↓↓↓

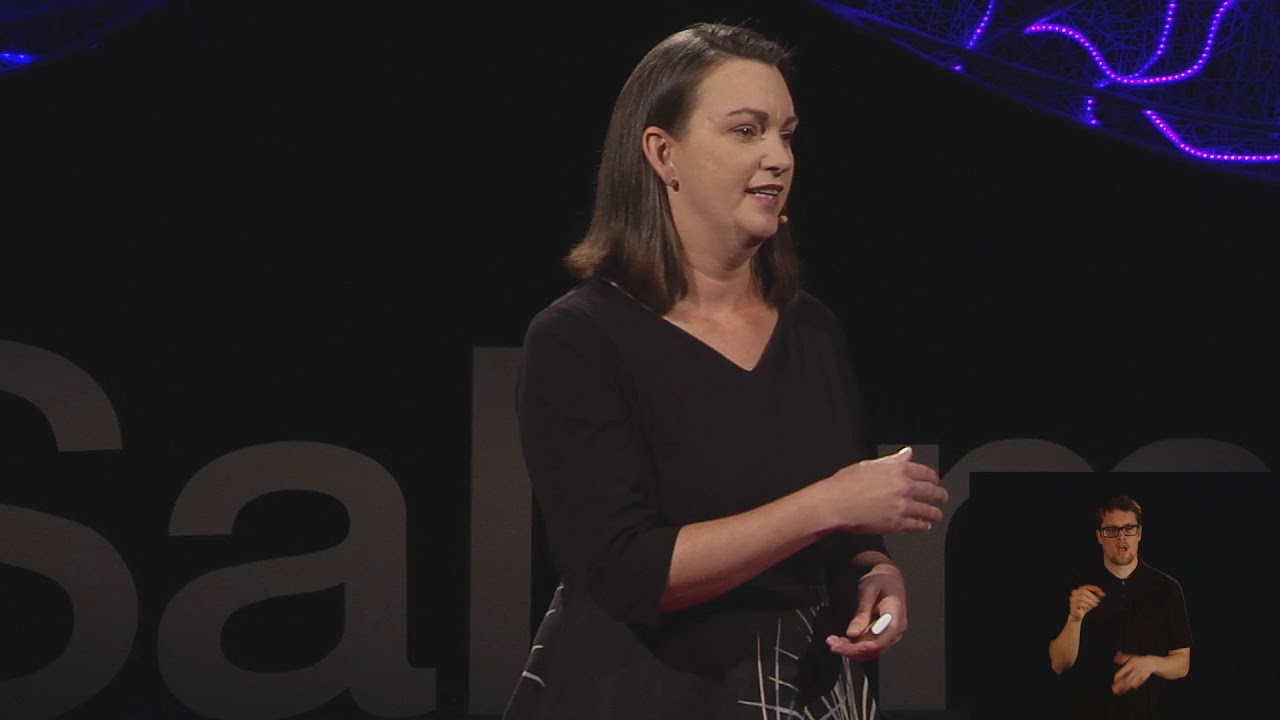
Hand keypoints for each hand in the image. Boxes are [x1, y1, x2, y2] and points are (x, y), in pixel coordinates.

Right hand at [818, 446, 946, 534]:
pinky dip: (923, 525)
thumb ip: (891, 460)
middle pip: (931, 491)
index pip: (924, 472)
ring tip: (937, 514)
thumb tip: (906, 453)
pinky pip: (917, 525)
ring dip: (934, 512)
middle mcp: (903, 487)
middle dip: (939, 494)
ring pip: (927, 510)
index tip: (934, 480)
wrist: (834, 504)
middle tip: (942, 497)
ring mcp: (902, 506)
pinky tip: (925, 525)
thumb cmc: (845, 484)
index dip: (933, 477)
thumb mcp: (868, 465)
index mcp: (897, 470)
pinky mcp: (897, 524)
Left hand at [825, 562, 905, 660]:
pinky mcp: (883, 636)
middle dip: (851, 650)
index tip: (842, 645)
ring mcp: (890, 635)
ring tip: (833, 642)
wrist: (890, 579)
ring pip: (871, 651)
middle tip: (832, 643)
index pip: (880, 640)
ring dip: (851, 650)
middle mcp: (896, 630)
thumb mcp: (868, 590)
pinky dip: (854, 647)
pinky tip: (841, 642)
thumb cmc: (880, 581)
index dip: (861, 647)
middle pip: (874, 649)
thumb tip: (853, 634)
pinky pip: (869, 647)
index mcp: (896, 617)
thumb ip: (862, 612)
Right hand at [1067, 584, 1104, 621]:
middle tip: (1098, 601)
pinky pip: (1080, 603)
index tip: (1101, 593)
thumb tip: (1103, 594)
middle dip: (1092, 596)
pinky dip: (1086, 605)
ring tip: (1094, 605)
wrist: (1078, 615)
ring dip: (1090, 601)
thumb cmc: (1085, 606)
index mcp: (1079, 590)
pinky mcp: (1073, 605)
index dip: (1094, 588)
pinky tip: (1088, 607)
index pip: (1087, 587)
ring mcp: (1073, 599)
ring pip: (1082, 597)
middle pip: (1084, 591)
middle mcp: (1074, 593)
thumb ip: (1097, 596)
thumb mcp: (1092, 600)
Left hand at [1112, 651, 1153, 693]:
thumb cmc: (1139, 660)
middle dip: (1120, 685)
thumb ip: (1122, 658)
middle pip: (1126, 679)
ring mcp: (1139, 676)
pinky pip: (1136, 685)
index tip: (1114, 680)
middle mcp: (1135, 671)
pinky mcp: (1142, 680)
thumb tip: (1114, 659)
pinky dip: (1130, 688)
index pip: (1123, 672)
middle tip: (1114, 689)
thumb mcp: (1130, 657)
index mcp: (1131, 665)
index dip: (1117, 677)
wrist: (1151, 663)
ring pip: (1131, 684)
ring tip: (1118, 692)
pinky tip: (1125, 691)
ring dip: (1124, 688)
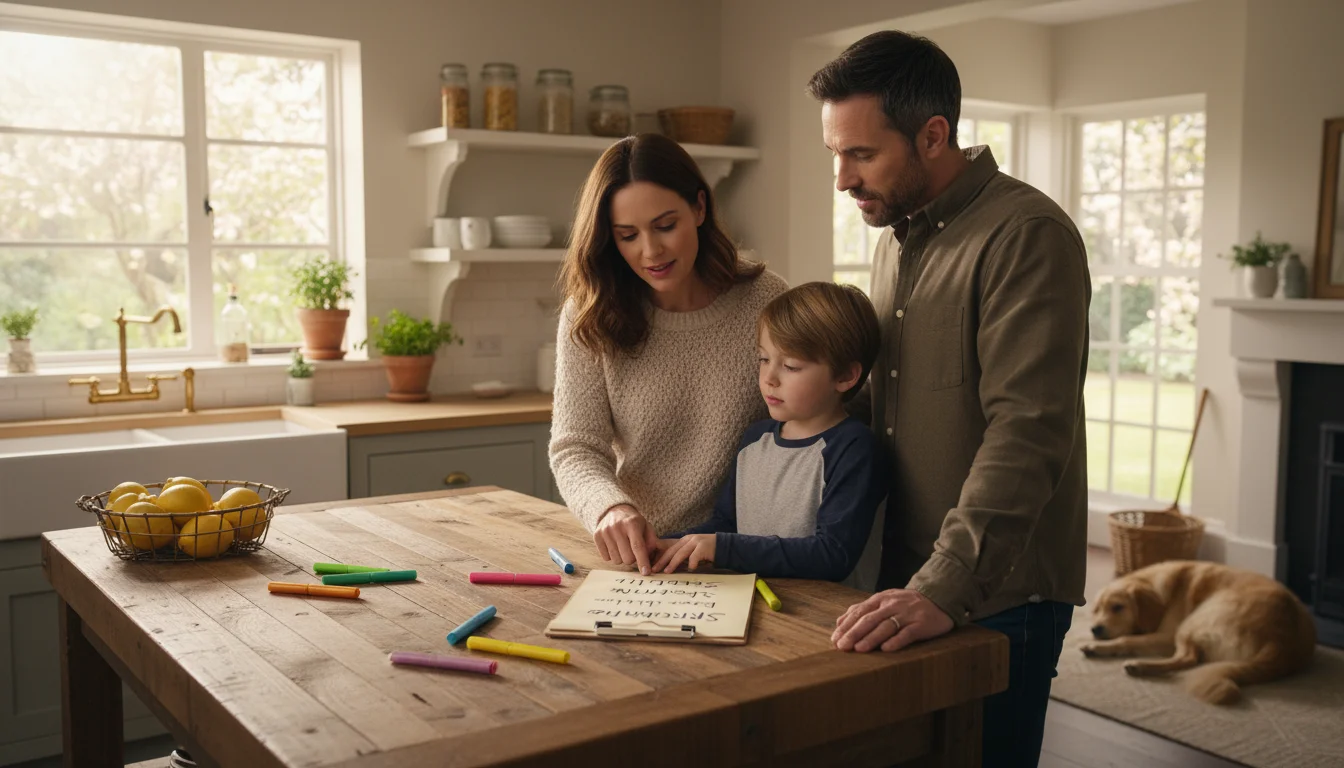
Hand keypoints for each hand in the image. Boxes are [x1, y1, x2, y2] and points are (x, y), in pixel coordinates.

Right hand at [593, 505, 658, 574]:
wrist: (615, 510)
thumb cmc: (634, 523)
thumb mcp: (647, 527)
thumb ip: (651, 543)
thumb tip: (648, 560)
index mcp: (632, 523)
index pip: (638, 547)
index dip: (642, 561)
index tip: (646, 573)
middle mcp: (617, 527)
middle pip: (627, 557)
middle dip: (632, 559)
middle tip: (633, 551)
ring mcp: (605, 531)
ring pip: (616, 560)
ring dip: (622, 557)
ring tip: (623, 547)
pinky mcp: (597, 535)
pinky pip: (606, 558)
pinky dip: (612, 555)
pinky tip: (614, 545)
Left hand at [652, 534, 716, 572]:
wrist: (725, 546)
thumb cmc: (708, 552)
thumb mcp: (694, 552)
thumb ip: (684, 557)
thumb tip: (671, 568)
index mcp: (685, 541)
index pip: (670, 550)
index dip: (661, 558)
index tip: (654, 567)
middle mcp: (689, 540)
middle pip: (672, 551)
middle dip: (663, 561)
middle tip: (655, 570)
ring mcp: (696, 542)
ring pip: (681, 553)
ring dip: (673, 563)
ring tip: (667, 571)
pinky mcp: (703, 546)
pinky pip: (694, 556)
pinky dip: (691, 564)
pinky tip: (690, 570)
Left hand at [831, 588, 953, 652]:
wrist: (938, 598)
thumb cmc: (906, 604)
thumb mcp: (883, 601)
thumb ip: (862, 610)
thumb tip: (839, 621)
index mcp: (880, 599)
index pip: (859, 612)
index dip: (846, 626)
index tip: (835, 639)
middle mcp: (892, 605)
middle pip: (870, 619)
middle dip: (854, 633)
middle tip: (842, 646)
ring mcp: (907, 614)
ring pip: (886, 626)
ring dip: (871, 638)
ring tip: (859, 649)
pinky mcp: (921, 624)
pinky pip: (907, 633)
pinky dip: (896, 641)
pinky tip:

↑↑↑

REQUIRED WORK =>
The pictures stay out of the copy. Set down the entries above precisely.

EXERCISE RESULT =>
Hand keypoints for each hand in the image. Boxes are [x1, y1, x2, y2] and points are (x, y), in pixel coordinates.

Right hand at [818, 446, 946, 534]:
pinky dip: (923, 525)
thumb ip: (891, 460)
middle pip: (931, 491)
index pip: (924, 472)
ring tip: (937, 514)
thumb tip: (906, 453)
pinky pip: (917, 525)
ring dip: (934, 512)
middle mcp: (903, 487)
middle dip: (939, 494)
ring pip: (927, 510)
index tip: (934, 480)
wrist: (834, 504)
middle tip: (942, 497)
ring mcp: (902, 506)
pinky tip: (925, 525)
thumb cmc: (845, 484)
index dip: (933, 477)
thumb mcp: (868, 465)
index mcp: (897, 470)
pinky mcp: (897, 524)
Left hand at [825, 562, 905, 660]:
pinky mcp: (883, 636)
middle dip: (851, 650)
index tip: (842, 645)
ring mcp: (890, 635)
ring tip: (833, 642)
wrist: (890, 579)
ring pip: (871, 651)
middle tip: (832, 643)
index pip: (880, 640)
ring dip: (851, 650)
middle mcp: (896, 630)
thumb mcp: (868, 590)
pinky dip: (854, 647)
pinky tip: (841, 642)
thumb cmc: (880, 581)
index dip: (861, 647)
middle pip: (874, 649)
thumb tip: (853, 634)
pinky pip: (869, 647)
index mcp: (896, 617)
thumb ip: (862, 612)
Right hand at [1067, 584, 1104, 621]:
middle tip: (1098, 601)
pinky pip: (1080, 603)
index tip: (1101, 593)
thumb tip: (1103, 594)
middle dip: (1092, 596)
pinky dip: (1086, 605)
ring tip: (1094, 605)
wrist: (1078, 615)
ring dip: (1090, 601)
thumb cmc: (1085, 606)
index mcp: (1079, 590)
pinky mcp: (1073, 605)
index dip: (1094, 588)
pinky tip: (1088, 607)
index pip: (1087, 587)
ring mcp: (1073, 599)
ring pip: (1082, 597)
middle pip: (1084, 591)
middle mcp: (1074, 593)
thumb ip: (1097, 596)
thumb mcp: (1092, 600)
Left hand at [1112, 651, 1153, 693]:
thumb cmc: (1139, 660)
middle dip: (1120, 685)
thumb ip: (1122, 658)
middle pip: (1126, 679)
ring mcp: (1139, 676)
pinky pip: (1136, 685)
index tip: (1114, 680)
middle mcp: (1135, 671)
pinky mcp: (1142, 680)
thumb tip: (1114, 659)
pinky dip: (1130, 688)
index pip: (1123, 672)
middle tip: (1114, 689)
thumb mcp: (1130, 657)
index mcp: (1131, 665)
index dip: (1117, 677)
wrist: (1151, 663)
ring pip: (1131, 684)
ring tip: (1118, 692)
pinky tip: (1125, 691)
ring dip: (1124, 688)
Hand keypoints for each hand in the image. Boxes are [x1, y1, x2, y2] and points are (x, y), in pixel coordinates.

Right hand at [593, 505, 658, 574]:
wrist: (615, 510)
thumb cmc: (634, 523)
thumb mcp: (647, 527)
thumb ip: (651, 543)
thumb tip: (648, 560)
index mcp: (632, 523)
index pip: (638, 547)
index dip: (642, 561)
index tip: (646, 573)
middle mcp: (617, 527)
middle pip: (627, 557)
middle dip: (632, 559)
middle tip: (633, 551)
ring mcp: (605, 531)
ring pip: (616, 560)
ring dip: (622, 557)
ring tip: (623, 547)
pinky mcp: (597, 535)
pinky pip: (606, 558)
pinky dip: (612, 555)
pinky tip: (614, 545)
Left hand at [652, 534, 716, 572]:
wrist: (725, 546)
thumb cmc: (708, 552)
thumb mcp: (694, 552)
thumb ip: (684, 557)
thumb tip: (671, 568)
index mcp: (685, 541)
index pip: (670, 550)
index dip: (661, 558)
index tip: (654, 567)
middle mcp: (689, 540)
middle pip: (672, 551)
middle dip: (663, 561)
middle tip: (655, 570)
ring mcp: (696, 542)
ring pip: (681, 553)
ring dip: (673, 563)
ring tip: (667, 571)
pinky mcp: (703, 546)
pinky pip: (694, 556)
pinky dip: (691, 564)
pinky tip: (690, 570)
Left hand at [831, 588, 953, 652]:
wrist: (938, 598)
thumb cmc: (906, 604)
thumb mcp: (883, 601)
thumb ip: (862, 610)
thumb tip: (839, 621)
index mcp: (880, 599)
index pip: (859, 612)
index dip: (846, 626)
index tip: (835, 639)
middle mcp: (892, 605)
middle pip: (870, 619)
middle dip: (854, 633)
middle tip: (842, 646)
ring mcp: (907, 614)
ring pip: (886, 626)
ring dip: (871, 638)
ring tip: (859, 649)
pinky mcp: (921, 624)
pinky pip: (907, 633)
pinky dip: (896, 641)
pinky tip:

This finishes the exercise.